» **Data shown**
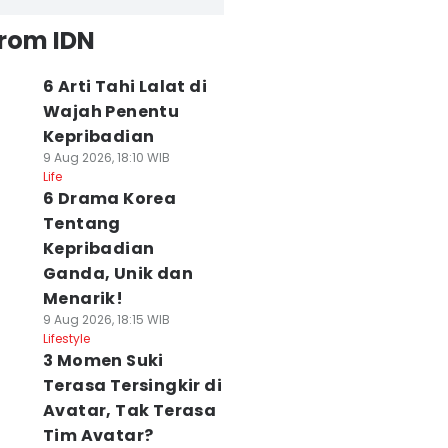
from IDN
6 Arti Tahi Lalat di
Wajah Penentu
Kepribadian
9 Aug 2026, 18:10 WIB
Life
6 Drama Korea
Tentang
Kepribadian
Ganda, Unik dan
Menarik!
9 Aug 2026, 18:15 WIB
Lifestyle
3 Momen Suki
Terasa Tersingkir di
Avatar, Tak Terasa
Tim Avatar?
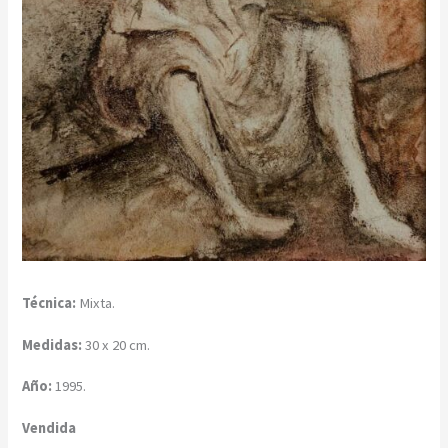
Técnica:
Mixta.
Medidas:
30 x 20 cm.
Año:
1995.
Vendida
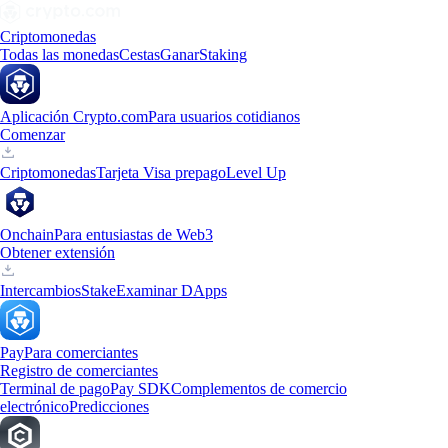
Criptomonedas
Todas las monedas
Cestas
Ganar
Staking
Aplicación Crypto.com
Para usuarios cotidianos
Comenzar
Criptomonedas
Tarjeta Visa prepago
Level Up
Onchain
Para entusiastas de Web3
Obtener extensión
Intercambios
Stake
Examinar DApps
Pay
Para comerciantes
Registro de comerciantes
Terminal de pago
Pay SDK
Complementos de comercio
electrónico
Predicciones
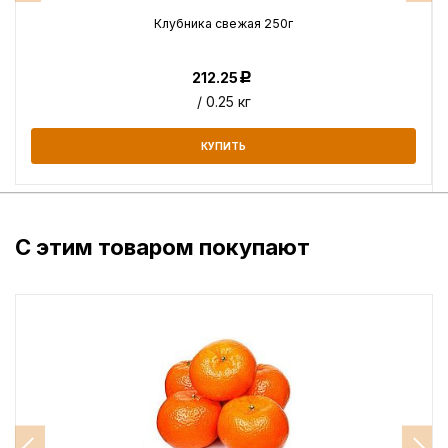
Клубника свежая 250г
212.25
Р
/ 0.25 кг
КУПИТЬ
С этим товаром покупают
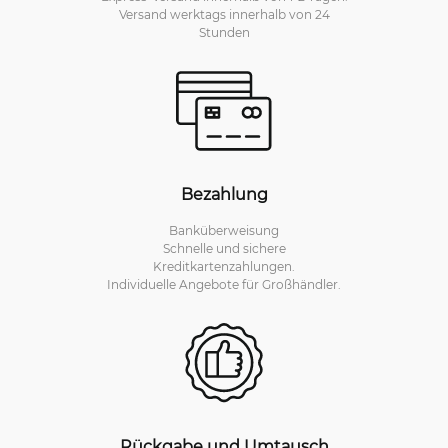
Versand werktags innerhalb von 24
Stunden
Bezahlung
Banküberweisung
Schnelle und sichere
Kreditkartenzahlungen.
Individuelle Angebote für Großhändler.
Rückgabe und Umtausch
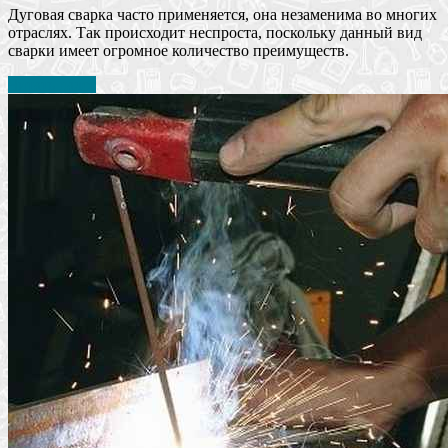
Дуговая сварка часто применяется, она незаменима во многих
отраслях. Так происходит неспроста, поскольку данный вид
сварки имеет огромное количество преимуществ.
Читать далее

» **Task instructions**
From the listing above, print every entry precisely and drop the pictures.

» **Expected output**
from IDN
6 Arti Tahi Lalat di
Wajah Penentu
Kepribadian
9 Aug 2026, 18:10 WIB
Life
6 Drama Korea
Tentang
Kepribadian
Ganda, Unik dan
Menarik!
9 Aug 2026, 18:15 WIB
Lifestyle
3 Momen Suki
Terasa Tersingkir di
Avatar, Tak Terasa
Tim Avatar?
Técnica:
Mixta.
Medidas:
30 x 20 cm.
Año:
1995.
Vendida
Criptomonedas
Todas las monedas
Cestas
Ganar
Staking
Aplicación Crypto.com
Para usuarios cotidianos
Comenzar
Criptomonedas
Tarjeta Visa prepago
Level Up
Onchain
Para entusiastas de Web3
Obtener extensión
Intercambios
Stake
Examinar DApps
Pay
Para comerciantes
Registro de comerciantes
Terminal de pago
Pay SDK
Complementos de comercio
electrónico
Predicciones
Клубника свежая 250г
212.25
Р
/ 0.25 кг
КУПИТЬ
С этим товаром покупают
Versand werktags innerhalb von 24
Stunden
Bezahlung
Banküberweisung
Schnelle und sichere
Kreditkartenzahlungen.
Individuelle Angebote für Großhändler.
Rückgabe und Umtausch
Дуговая сварка часто применяется, она незаменима во многих
отраслях. Так происходит неспроста, поскольку данный вид
сварки имеет огромное количество преимуществ.
Читать далее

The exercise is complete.